Tasks:
(a) In the fact-check excerpt below, how many federal employees were there in January 2009?
(b) Decide whether each statement agrees with the fact-check excerpt below. Answer yes or no for each, and quote the words from the excerpt that decide it. (i) PolitiFact Ohio found fault with LaTourette's private-sector job loss numbers. (ii) Without the Census workers hired from January 2009 through May 2010, total federal hiring comes to only 34,000. (iii) Pawlenty's spokesman explained the source of the governor's figure.
(c) Write a continuation of the fact-check excerpt below, beginning right after its last sentence.

Selected excerpt:
* * *

LaTourette's number for private-sector job losses at that point was spot-on. But PolitiFact Ohio found fault with his public-sector numbers. Here's what they wrote:
"In January 2009, there were 2,803,000 federal employees. By May, there were 3,396,000 federal workers. That’s a gain of 593,000, putting LaTourette on the money. But here’s the problem. BLS makes clear, the White House makes clear, and every major news report makes clear when these numbers are released each month that the stimulus had little to do with the growth of the federal workforce. Most of it -- 559,000 new jobs from January 2009 through May – came entirely from the temporary buildup of Census workers. And many of those jobs have already disappeared. ... Exclude all the Census workers hired from January 2009 through May 2010 and total federal hiring comes to only 34,000, not the 590,000 figure that LaTourette cited."
Assuming that Pawlenty was drawing his number from the same source as LaTourette did -- and we don't know for sure, because his spokesman did not respond to an inquiry -- then the Minnesota governor has even less justification for using the 590,000 figure than his Ohio colleague. Here's why:
• When we see Pawlenty saying "since January 2008," we assume he means from January 2008 to the present. But the numbers he used appeared to be based on the change from January 2009 to May 2009.

* * *

Extracted material:
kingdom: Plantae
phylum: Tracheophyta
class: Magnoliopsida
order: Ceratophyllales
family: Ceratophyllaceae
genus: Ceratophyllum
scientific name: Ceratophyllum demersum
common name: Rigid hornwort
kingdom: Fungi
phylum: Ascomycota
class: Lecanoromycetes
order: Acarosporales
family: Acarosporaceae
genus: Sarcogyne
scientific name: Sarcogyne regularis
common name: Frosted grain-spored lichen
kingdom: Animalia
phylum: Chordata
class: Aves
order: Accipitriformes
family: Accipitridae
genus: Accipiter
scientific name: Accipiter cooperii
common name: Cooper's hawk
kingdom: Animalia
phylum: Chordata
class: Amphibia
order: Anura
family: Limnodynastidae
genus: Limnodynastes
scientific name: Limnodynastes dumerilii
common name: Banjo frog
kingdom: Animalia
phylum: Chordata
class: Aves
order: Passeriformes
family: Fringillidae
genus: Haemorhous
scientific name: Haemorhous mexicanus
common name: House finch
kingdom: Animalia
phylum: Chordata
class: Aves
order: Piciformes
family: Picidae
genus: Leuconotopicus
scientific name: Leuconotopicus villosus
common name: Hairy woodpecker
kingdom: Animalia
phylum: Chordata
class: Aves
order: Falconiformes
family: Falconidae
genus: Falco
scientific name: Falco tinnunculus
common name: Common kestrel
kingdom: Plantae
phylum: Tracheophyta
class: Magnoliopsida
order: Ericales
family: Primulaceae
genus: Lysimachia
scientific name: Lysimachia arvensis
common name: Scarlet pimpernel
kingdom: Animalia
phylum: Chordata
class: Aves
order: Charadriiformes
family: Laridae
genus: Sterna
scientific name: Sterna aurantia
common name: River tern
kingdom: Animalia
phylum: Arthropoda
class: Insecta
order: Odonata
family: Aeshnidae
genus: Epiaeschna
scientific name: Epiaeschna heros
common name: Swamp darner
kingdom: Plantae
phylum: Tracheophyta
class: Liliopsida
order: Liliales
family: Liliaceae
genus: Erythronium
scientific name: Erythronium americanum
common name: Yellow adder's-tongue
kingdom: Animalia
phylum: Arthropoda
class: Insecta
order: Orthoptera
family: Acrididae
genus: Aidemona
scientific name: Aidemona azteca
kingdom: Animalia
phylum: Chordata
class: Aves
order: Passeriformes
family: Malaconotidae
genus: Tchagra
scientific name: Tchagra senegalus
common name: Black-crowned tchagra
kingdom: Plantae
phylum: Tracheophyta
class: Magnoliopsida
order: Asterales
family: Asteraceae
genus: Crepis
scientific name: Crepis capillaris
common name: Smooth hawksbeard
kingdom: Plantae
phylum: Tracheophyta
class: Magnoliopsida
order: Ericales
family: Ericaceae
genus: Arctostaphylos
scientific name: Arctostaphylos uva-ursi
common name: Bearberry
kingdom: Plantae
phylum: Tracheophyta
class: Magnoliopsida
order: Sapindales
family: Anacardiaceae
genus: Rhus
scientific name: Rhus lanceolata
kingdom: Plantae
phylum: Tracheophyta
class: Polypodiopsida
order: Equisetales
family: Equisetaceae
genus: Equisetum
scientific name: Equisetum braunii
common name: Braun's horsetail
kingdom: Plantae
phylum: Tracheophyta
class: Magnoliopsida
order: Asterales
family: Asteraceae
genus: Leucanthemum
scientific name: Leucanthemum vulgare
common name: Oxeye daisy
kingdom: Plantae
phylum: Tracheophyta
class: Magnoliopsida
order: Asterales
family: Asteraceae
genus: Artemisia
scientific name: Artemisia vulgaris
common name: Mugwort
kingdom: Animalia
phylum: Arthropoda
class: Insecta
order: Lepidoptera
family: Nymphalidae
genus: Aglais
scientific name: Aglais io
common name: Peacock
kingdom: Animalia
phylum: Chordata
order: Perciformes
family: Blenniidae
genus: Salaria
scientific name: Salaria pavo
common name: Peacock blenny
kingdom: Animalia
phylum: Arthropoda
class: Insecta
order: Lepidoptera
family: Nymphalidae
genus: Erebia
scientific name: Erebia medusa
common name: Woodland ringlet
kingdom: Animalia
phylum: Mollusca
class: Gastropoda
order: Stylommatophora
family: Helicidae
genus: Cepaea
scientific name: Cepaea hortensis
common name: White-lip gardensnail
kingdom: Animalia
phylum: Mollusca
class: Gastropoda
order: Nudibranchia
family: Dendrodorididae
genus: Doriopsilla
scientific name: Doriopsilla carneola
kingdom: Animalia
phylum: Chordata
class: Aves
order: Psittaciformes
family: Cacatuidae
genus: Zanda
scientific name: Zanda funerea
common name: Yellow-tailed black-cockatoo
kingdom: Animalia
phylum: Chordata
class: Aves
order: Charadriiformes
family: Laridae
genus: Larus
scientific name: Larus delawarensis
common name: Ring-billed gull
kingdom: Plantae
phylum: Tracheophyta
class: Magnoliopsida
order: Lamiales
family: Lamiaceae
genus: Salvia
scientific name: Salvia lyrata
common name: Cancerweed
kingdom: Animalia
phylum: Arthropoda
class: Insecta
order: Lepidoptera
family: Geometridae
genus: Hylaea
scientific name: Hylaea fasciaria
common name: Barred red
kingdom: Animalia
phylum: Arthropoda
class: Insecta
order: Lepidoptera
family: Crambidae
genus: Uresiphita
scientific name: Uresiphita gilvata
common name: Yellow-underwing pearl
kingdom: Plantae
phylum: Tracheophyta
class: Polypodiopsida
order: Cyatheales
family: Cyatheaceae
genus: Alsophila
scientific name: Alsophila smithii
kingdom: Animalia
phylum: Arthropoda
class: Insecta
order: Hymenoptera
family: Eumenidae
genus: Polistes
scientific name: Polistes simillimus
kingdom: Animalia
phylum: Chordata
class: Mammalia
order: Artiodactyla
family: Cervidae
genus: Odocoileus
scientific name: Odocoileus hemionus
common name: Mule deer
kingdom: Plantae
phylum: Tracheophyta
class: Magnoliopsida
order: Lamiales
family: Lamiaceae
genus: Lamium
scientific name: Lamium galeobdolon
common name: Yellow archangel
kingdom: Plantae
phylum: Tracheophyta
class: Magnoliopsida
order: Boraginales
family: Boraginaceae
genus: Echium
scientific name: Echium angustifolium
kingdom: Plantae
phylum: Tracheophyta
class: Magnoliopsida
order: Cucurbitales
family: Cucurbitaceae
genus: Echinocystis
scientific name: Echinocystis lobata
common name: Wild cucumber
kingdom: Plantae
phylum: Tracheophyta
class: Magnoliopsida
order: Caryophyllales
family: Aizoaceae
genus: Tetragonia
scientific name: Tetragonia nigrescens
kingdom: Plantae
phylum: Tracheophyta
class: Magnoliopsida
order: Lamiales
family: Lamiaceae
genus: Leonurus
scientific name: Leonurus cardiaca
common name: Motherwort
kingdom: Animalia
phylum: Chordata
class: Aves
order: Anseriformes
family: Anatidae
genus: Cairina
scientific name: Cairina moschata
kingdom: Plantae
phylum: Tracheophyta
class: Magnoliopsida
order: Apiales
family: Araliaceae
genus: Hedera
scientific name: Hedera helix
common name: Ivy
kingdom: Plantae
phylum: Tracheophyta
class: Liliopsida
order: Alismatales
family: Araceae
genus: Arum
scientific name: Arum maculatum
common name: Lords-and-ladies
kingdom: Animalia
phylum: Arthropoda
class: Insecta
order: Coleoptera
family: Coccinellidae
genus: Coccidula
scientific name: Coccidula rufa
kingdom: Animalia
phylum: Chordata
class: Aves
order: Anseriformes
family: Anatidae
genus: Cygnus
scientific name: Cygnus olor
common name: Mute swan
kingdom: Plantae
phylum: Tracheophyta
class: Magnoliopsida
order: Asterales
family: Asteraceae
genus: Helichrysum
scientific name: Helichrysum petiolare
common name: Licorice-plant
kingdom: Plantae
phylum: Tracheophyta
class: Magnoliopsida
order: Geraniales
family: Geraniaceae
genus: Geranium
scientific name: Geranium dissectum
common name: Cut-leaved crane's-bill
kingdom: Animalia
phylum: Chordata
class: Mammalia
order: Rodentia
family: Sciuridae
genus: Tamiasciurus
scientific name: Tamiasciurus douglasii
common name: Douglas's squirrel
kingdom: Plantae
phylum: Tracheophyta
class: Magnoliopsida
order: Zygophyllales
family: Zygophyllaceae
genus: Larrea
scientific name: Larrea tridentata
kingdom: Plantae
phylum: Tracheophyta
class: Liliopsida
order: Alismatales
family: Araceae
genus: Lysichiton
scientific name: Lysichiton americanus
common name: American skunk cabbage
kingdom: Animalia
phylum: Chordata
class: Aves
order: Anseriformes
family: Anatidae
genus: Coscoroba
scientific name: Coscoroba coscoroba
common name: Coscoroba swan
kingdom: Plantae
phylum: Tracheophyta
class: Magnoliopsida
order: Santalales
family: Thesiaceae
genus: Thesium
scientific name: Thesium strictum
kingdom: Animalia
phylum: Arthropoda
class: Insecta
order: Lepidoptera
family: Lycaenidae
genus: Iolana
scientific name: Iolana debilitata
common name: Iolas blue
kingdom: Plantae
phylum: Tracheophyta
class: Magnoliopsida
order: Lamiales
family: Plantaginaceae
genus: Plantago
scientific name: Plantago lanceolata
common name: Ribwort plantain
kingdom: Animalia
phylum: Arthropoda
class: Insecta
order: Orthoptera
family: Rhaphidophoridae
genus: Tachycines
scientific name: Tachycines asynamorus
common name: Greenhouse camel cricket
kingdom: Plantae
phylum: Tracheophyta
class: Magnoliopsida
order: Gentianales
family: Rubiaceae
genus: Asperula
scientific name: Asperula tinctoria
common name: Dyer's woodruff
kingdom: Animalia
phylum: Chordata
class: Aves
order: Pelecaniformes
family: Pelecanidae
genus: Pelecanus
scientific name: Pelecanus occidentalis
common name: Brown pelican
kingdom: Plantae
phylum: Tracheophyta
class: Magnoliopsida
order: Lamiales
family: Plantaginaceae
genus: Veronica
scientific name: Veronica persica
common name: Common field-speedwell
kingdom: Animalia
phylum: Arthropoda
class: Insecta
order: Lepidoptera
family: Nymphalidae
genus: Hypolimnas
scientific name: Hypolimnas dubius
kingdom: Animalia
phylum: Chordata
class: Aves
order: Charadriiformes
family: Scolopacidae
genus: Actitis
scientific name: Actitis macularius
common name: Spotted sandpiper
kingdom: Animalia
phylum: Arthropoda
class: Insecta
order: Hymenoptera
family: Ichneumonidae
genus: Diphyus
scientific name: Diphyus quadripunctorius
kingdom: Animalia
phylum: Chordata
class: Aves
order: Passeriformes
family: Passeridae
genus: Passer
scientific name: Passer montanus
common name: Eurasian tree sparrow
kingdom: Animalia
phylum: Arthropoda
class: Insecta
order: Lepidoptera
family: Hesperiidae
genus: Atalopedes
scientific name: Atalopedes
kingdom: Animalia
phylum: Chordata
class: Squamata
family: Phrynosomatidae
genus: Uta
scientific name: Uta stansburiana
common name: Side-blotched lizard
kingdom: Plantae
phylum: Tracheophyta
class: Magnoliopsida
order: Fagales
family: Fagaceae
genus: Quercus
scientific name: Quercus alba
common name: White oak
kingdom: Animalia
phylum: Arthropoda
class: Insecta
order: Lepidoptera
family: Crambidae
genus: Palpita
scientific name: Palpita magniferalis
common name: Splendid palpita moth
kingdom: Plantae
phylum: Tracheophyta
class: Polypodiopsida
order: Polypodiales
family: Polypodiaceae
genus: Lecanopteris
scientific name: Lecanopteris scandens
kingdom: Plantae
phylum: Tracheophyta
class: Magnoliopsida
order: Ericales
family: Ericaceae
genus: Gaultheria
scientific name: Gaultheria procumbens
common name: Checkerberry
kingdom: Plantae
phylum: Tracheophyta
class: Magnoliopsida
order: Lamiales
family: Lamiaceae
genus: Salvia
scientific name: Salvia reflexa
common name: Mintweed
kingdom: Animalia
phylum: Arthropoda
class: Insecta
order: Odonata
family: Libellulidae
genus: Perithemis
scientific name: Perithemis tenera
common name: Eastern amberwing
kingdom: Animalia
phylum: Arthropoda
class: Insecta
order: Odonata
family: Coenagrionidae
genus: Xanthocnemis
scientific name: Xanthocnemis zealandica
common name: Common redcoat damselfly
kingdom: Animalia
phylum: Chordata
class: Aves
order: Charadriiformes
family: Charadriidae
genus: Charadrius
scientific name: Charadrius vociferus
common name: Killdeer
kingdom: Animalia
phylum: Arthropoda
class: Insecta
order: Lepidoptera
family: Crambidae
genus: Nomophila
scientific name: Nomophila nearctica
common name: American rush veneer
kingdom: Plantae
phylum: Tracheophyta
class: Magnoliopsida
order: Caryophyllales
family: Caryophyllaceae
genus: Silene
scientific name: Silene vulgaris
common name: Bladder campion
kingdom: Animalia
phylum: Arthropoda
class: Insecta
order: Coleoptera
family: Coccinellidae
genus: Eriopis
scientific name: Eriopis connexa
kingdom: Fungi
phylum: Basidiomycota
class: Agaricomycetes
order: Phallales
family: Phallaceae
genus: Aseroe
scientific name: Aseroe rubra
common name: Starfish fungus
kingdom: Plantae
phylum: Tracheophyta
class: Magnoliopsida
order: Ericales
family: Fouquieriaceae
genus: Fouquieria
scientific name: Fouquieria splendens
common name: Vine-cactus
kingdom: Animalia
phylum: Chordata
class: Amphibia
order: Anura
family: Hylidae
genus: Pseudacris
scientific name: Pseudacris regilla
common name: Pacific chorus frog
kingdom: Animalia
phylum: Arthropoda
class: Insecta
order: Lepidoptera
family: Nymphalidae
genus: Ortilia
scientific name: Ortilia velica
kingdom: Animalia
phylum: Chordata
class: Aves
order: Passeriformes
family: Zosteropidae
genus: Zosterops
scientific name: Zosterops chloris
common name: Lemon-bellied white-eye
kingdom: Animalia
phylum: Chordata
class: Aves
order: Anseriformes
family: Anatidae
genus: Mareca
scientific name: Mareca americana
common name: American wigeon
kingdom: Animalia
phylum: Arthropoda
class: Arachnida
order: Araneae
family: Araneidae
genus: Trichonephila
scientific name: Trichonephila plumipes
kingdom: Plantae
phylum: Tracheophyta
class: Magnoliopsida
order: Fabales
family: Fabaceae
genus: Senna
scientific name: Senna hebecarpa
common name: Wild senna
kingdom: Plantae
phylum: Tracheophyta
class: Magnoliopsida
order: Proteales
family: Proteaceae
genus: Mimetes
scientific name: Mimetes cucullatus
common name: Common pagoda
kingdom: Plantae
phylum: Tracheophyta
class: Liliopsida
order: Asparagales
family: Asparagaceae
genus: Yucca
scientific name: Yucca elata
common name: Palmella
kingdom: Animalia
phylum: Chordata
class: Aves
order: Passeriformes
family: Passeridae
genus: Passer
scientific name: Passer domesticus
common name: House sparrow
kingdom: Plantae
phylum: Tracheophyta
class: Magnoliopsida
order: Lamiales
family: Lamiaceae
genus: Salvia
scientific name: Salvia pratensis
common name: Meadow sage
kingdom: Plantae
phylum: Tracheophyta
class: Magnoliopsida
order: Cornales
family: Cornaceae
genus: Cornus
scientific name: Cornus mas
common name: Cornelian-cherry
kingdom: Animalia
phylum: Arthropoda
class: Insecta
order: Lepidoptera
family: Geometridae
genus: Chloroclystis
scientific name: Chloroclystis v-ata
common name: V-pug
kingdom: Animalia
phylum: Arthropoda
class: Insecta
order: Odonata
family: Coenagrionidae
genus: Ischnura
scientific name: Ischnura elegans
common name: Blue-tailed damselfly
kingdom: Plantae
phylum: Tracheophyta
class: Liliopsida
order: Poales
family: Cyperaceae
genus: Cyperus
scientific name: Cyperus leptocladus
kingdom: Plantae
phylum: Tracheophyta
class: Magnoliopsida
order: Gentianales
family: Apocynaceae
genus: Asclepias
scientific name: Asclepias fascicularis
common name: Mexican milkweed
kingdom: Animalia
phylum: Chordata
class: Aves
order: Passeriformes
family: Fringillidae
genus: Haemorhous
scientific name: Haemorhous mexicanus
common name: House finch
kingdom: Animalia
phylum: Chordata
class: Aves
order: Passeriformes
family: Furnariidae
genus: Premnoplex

* * *

Task-by-task outputs:
(a) There were 2,803,000 federal employees.

(b)
(i) No: "LaTourette's number for private-sector job losses at that point was spot-on."
(ii) Yes: "Exclude all the Census workers hired from January 2009 through May 2010 and total federal hiring comes to only 34,000"
(iii) No: "his spokesman did not respond to an inquiry"

(c)
• Pawlenty specifically wrote that his job numbers referred to "local, state and federal government" employment, but LaTourette's 590,000 only counted federal workers.
• Pawlenty's statement doesn't account for the tremendous -- and now vanished -- bump from hiring Census workers.
The closest we could come to a 590,000 job gain using a legitimate statistic was a measurement suggested by Rea Hederman Jr., a research fellow at the conservative Heritage Foundation. He suggested looking at the federal workforce minus U.S. Postal Service employees. Postal workers are a different enough category of employee that the BLS does calculate a statistic that excludes them from the federal workforce, and that statistic shows an increase in federal employment since January 2008 of 215,700 employees. But that's still barely one-third of the total Pawlenty cited, and to get to it, you still have to directly contradict the definition of government workers that Pawlenty used in his column.
The question of whether government employees, because of public-employee unions, are compensated too generously or enjoy too much job security strikes us as a fair topic for debate. But Pawlenty did his cause no service by using the 590,000-employee statistic.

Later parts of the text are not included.